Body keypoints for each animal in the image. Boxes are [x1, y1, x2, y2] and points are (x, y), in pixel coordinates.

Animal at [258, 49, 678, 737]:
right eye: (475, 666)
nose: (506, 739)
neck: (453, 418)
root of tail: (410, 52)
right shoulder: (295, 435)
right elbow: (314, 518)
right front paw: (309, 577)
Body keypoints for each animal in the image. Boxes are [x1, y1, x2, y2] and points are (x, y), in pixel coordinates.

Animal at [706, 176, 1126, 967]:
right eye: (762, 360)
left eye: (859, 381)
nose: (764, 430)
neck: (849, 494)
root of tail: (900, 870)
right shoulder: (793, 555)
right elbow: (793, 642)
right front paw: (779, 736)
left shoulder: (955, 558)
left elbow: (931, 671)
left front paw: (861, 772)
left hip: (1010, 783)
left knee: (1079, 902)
::::::
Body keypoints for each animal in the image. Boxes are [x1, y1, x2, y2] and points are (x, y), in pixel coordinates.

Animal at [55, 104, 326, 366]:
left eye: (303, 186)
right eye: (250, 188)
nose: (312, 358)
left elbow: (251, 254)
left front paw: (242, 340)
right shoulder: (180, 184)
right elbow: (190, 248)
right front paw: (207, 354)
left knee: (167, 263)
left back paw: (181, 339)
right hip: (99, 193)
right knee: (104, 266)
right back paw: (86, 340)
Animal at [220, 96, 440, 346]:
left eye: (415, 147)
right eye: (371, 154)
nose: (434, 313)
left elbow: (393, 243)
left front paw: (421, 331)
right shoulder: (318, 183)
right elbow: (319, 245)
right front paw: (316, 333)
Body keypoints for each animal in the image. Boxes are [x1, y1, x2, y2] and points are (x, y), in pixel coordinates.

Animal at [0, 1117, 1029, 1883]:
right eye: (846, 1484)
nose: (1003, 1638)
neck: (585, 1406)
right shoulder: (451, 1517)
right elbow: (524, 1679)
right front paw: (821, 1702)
::::::
All that is wanted is the stretch of lines above from the one containing "left eye: (859, 381)" through the one containing "left front paw: (861, 772)", duplicated exactly.

left eye: (859, 381)
nose: (764, 430)
neck: (849, 494)
root of tail: (900, 870)
right shoulder: (793, 555)
right elbow: (793, 642)
right front paw: (779, 736)
left shoulder: (955, 558)
left elbow: (931, 671)
left front paw: (861, 772)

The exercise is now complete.